After the road section came a surprisingly long snowmobile track to the checkpoint 7 (Toramokivalo at 113.10 km). It was really tough going and I was getting tired. I decided to eat another meal at the CP 7. Like in all of the checkpoints, there was a nice campfire and great volunteers. Jarmo came in again after a while and seemingly had a good pace. He had a short break and left the checkpoint just before me. This was a crucial point for me in the race. After eating the meal I really started to feel tired and sleepy. There were long uphills, and I pushed my bike, but my eyes just wanted to close. After 19 hours I decided to bivy and take a nap, because it felt like otherwise I just could not continue the race. I knew that the next behind me was a couple of hours away, and was actually the tandem pair. I rolled my sleeping pad on the snowdrift and decided to wear only down jacket, and not use my sleeping bag,  because the temperature was about -5°C. The break took maybe slightly over an hour, and I felt better again. I was joined with the tandem, but I distanced them when the track was rideable again.

On the lake Norvajärvi I felt good and confident and without any crisis I would keep my 5th place.

After Norvajärvi came a long and tough snowmobile track with pushing, but it then improved and was rideable. This place really had the winter endurance racing feeling all over it.



Alex, the race director, came with a snowmobile and I had a short chat with him. I told him that now I was feeling fine but at the 19 hour mark I was really sleepy.

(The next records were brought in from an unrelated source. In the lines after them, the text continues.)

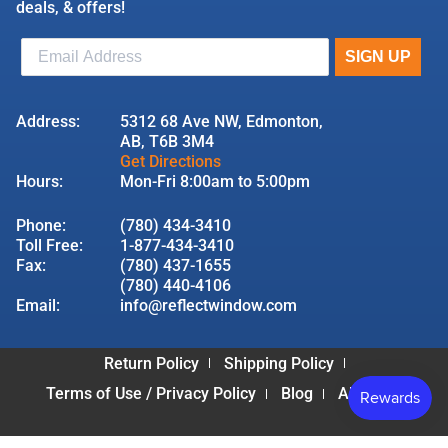
deals, & offers!
Address:
5312 68 Ave NW, Edmonton,
AB, T6B 3M4
Get Directions
Hours:
Mon-Fri 8:00am to 5:00pm
Phone:
(780) 434-3410
Toll Free:
1-877-434-3410
Fax:
(780) 437-1655
(780) 440-4106
Email:
info@reflectwindow.com
Return Policy
Shipping Policy
Terms of Use / Privacy Policy
Blog
About Us
© 2026 Reflect Window & Door | All Rights Reserved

After this great section came a short road before the last, same stretch as in the start, the river Ounasjoki. On the road, I met one volunteer with a snowmobile and he took a couple of photos.

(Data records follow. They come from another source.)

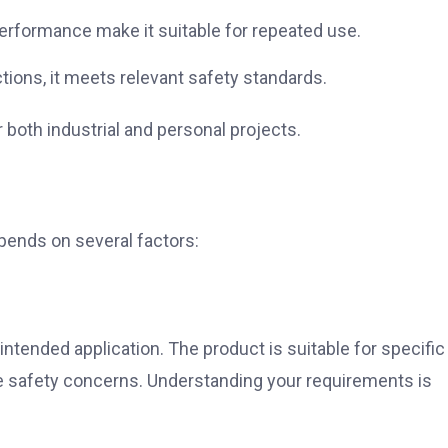
performance make it suitable for repeated use.
tions, it meets relevant safety standards.
both industrial and personal projects.
ends on several factors:
intended application. The product is suitable for specific
e safety concerns. Understanding your requirements is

My break at the checkpoint 8 (Porohovi 2) at 137.64 km was short, three minutes, but I had a good feeling that I will ride to the finish and keep my 5th place. The last ~13 km felt really hard. Several snowmobile safari groups came from the opposite direction and the surface was actually fairly soft after them.

After 26 hours and 54 minutes, at 5th place, I reached the finish at the Hotel Pohjanhovi. As I walked inside the hotel the Brits (John Ross, Ed Oxley and Brant Richards) cheered and I waved my hand - I did it!

I received a wooden medal and the other prizes, and was photographed (photo by Rovaniemi 150):

The race was truly an outstanding experience. My plan for the race was very simple: just keep moving and don't give up. I had to 'improvise' a little after 19 hours, but otherwise the race went better than I expected.

Considering that my training has been compromised a lot with a full day work and everything else in life, I'm very happy with the result. It reaffirmed that I'm an endurance guy. With better training I know that I can improve and this race will be definitely my goal again next year.

I want to thank all my supporters, without you this wouldn't have been possible:

My family: wife and daughter. You are my inspiration!

45North, my main sponsor. Your products were instrumental for my result, and the partnership has been a huge moral boost.

Alpkit, another vital kit sponsor.

My mother and father, a very important part of the 'Team Lund'.

Mark RobertsPeter Nylund, Matti Hallikainen, my big bro Tatu Lund and everyone else who sent encouragements on Facebook! And of course all you blog readers who still keep reading my stories!

And thanks to race organization and the volunteers. Alex, you can be proud of your work and your team, you organized a fantastic race! The race route is awesome and excellent, and so beautiful! I hope to see you again next year!